Ghassan Salamé, former Co-Chair of Crisis Group's Board of Trustees, speaks at the organisation's board meeting in Vancouver, Canada, in April 2012. CRISISGROUP
Media Release

Crisis Group Welcomes Ghassan Salamé’s UN Role in Libya

International Crisis Group welcomes the appointment of its former Co-Chair Ghassan Salamé as the UN Secretary-General’s Special Representative (SRSG) and Head of the UN Support Mission in Libya (UNSMIL).

Salamé served on Crisis Group’s Board of Trustees for twelve years until 2016, including four years as Vice-Chair and then Co-Chair of the Board. He was Lebanon’s Minister of Culture from 2000 to 2003, and is the founding Dean of the Paris School of International Affairs, part of the Sciences Po university. He was a Political Advisor to the UN Mission in Iraq in 2003 and a Senior Advisor to the UN Secretary-General in 2003-2005 and again since August 2012.

“Ghassan will face daunting challenges in this task, but his deep experience, impartiality and top-level contacts make him the best possible choice to help pull the fragmenting pieces of Libya back together again”, said Crisis Group President and CEO Jean-Marie Guéhenno.

His predecessor, the veteran German diplomat Martin Kobler, engaged in energetic shuttle diplomacy in the last few years. More recently, Kobler was hampered by infighting among UN Security Council members that forced a delay between the announcement of his departure in early 2017 and the appointment of a new SRSG. This has left the peace process adrift at a time when UNSMIL requires strong leadership, especially as it prepares to redeploy some of its staff inside Libya on a permanent basis after a three-year absence.

Politically, the UN-brokered Libyan Peace Agreement in December 2015 was never fully implemented and is now on life support. The agreement remains crucial as a framework, but a reset of its component parts is more necessary than ever. Libya’s growing political fragmentation will make negotiations more difficult than in the past. Salamé will need to renew the UN’s efforts toward a truly inclusive process to help broker an agreement that has a sufficiently broad base.

Institutionally, while many Libyans want the reunification of their country, the state is in tatters. The UN-backed Presidency Council and Government of National Accord in Tripoli have very limited authority and legitimacy. The Presidency Council has lost key members, and continues to be opposed by the House of Representatives in eastern Tobruk, the parliament that was elected in June 2014 and must approve any deal. Two other rival governments have seized control of parts of state institutions. The strongest remaining institutions are the National Oil Company and the Central Bank of Libya, both key to the country’s economy. The UN Security Council should continue to ensure they are protected from the rival governments’ attempts to control them.

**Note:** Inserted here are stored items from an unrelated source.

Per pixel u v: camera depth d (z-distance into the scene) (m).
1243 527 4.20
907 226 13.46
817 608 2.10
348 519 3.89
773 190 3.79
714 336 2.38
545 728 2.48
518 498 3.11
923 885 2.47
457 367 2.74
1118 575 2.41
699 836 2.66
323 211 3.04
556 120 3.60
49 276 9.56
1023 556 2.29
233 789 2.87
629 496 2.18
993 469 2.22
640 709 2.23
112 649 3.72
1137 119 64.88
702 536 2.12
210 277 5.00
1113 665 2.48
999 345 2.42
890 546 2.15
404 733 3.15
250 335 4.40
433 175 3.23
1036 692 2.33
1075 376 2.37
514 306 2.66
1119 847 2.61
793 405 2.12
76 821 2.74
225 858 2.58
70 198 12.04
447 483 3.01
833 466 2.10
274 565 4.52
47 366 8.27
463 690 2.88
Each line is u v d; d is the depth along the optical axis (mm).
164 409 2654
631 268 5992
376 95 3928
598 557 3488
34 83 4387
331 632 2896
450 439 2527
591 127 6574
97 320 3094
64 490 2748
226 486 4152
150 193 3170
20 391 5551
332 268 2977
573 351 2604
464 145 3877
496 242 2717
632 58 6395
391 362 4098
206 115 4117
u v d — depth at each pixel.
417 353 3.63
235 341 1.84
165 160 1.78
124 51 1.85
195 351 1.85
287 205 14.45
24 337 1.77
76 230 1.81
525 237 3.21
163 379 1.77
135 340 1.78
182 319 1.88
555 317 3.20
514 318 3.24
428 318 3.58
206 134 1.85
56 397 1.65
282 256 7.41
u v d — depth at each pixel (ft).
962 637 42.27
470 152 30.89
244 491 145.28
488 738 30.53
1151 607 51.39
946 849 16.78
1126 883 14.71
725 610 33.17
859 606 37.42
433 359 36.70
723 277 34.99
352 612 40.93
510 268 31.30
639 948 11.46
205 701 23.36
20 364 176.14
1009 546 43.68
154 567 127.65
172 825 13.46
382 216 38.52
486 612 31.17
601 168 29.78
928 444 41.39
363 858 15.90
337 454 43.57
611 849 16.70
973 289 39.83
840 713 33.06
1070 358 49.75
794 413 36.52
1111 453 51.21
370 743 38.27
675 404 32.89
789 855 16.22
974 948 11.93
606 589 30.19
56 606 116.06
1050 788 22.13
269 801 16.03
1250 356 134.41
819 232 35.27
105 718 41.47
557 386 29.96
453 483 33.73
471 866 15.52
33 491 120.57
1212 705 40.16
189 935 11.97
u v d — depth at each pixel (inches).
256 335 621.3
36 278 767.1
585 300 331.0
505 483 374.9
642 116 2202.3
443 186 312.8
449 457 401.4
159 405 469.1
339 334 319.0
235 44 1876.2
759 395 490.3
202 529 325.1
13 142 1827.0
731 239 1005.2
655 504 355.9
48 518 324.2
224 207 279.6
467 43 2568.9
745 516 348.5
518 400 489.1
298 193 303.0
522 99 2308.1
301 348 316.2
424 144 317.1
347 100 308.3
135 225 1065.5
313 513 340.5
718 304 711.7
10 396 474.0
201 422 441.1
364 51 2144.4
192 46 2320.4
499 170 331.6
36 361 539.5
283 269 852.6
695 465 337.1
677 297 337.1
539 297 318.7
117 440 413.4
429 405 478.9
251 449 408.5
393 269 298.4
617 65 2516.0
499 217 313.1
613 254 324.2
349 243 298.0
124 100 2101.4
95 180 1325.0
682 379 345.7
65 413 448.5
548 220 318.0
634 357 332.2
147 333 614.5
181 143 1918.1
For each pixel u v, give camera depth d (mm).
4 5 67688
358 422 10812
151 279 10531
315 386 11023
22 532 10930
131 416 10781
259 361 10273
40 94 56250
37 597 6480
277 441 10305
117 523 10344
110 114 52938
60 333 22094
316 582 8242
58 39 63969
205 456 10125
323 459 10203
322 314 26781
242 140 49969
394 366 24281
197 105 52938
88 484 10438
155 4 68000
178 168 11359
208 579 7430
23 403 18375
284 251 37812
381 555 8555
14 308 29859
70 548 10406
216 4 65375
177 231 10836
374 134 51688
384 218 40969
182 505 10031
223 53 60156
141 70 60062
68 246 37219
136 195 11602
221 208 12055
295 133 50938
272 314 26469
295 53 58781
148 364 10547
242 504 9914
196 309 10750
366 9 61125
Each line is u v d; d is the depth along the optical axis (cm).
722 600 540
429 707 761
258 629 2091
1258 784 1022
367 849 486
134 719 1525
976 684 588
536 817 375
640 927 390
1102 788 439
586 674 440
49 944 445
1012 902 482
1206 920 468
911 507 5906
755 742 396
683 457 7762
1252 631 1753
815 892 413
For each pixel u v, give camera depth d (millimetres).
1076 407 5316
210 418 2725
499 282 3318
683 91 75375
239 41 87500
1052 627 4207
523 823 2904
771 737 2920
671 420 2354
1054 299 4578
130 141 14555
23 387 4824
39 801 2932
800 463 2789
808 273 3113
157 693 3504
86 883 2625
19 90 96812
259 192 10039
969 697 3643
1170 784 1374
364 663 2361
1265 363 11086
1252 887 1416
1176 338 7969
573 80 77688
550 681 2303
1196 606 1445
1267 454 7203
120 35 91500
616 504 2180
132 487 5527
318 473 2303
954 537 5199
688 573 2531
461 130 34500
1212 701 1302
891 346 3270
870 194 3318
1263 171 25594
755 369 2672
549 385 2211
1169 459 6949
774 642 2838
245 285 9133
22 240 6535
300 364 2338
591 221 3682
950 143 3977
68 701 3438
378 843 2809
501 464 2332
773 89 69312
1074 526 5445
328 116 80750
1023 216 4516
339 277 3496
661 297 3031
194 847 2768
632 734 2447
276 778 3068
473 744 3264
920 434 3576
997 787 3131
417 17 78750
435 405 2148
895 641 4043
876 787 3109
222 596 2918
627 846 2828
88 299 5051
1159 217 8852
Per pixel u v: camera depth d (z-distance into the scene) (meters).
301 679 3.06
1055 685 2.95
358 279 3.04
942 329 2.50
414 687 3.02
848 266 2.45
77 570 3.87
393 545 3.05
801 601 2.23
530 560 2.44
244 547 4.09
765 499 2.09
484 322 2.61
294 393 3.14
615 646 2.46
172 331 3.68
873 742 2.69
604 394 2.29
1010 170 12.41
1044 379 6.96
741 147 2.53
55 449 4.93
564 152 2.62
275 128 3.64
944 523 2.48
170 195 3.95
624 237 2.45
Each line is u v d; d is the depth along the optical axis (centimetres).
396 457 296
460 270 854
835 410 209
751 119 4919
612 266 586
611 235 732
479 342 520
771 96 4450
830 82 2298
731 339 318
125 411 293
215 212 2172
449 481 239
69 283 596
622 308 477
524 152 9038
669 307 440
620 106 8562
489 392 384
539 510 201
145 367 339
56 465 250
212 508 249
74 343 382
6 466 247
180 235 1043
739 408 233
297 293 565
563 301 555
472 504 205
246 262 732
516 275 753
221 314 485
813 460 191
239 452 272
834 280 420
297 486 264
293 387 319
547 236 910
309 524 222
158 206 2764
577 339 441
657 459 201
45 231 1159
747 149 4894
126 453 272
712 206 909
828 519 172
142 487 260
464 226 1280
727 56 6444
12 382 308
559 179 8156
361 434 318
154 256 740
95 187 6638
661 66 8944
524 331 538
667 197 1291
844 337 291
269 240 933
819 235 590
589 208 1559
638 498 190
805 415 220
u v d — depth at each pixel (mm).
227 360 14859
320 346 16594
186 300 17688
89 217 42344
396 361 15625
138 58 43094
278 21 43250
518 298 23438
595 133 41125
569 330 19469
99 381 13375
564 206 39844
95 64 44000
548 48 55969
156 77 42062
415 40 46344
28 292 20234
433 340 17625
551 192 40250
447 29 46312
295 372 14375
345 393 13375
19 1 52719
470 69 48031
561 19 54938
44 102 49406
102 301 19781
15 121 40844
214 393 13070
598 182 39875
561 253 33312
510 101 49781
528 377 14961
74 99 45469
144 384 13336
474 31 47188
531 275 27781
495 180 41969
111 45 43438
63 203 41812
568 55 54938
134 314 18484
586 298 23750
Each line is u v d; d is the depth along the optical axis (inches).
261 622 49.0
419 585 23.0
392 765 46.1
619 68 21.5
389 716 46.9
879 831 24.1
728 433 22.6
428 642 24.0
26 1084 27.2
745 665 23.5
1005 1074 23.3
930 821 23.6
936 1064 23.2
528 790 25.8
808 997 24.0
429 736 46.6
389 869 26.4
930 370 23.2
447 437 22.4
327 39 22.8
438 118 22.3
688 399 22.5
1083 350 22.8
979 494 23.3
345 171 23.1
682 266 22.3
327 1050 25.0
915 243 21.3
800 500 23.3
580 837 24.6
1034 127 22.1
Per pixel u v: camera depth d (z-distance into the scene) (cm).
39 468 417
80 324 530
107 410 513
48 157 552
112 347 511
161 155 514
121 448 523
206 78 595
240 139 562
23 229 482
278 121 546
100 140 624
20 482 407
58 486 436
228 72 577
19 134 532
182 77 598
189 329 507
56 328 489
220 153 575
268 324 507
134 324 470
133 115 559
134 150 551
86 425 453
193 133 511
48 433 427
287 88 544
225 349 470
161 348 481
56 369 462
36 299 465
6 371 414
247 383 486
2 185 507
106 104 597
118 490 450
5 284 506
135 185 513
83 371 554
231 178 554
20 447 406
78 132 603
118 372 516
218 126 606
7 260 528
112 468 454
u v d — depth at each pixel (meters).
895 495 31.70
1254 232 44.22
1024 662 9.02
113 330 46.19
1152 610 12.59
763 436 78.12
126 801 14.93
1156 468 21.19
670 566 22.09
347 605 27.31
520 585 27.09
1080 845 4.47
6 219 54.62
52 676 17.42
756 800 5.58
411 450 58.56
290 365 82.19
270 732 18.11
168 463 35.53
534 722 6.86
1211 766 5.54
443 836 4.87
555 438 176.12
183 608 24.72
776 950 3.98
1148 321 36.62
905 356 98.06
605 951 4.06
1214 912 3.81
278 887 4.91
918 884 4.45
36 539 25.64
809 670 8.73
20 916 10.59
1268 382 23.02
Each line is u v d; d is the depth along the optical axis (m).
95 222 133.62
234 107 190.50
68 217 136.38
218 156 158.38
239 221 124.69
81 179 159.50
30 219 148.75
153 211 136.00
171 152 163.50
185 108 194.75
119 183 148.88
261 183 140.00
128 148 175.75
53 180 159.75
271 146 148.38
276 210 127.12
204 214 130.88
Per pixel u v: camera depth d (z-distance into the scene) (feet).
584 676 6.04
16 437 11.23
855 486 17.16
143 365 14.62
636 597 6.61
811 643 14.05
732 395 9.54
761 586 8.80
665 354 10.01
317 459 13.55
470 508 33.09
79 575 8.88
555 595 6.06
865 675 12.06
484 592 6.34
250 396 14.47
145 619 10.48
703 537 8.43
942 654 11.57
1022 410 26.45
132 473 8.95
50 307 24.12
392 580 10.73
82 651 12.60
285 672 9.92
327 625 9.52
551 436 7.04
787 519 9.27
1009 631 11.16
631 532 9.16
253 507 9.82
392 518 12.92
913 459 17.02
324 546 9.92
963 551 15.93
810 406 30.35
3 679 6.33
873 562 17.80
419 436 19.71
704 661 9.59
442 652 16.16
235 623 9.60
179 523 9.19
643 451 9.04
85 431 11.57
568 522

Militarily, hostile engagement among some of the conflict’s major actors has increased in recent months, raising prospects of a larger-scale confrontation. The principle that a military solution to Libya’s divides is not possible should continue to be upheld. At the local level, this entails more attention to potential hotspots where parochial rivalries leverage the national divide and where an outburst of violence could escalate out of control. At the national level, commanders from all sides need to coordinate their efforts to maintain security and counter radical groups while devising a structure for a new, unified national army.

Against this alarming backdrop, Salamé should have four priorities:

  • Take the time to build his credibility through discrete engagement with a range of Libyan actors, consulting them on the way ahead for any future negotiations. There will not be a quick solution, and Salamé must be given the chance to find the best approach to the current situation rather than rush to implement an outside agenda for talks.
     
  •  Establish an economic task force to ensure Libya’s critical economic institutions function as well as they can under the circumstances, especially by encouraging reconciliation and collaboration between their rival managements and rival governments.
     
  • Encourage contact between key military actors and their involvement in negotiating military arrangements in a revised Libyan Political Agreement.
     
  • Push for greater regional and international convergence on goals in Libya and respect for the arms embargo put in place by the Security Council, whose many violations were recently highlighted by the UN Panel of Experts on Libya.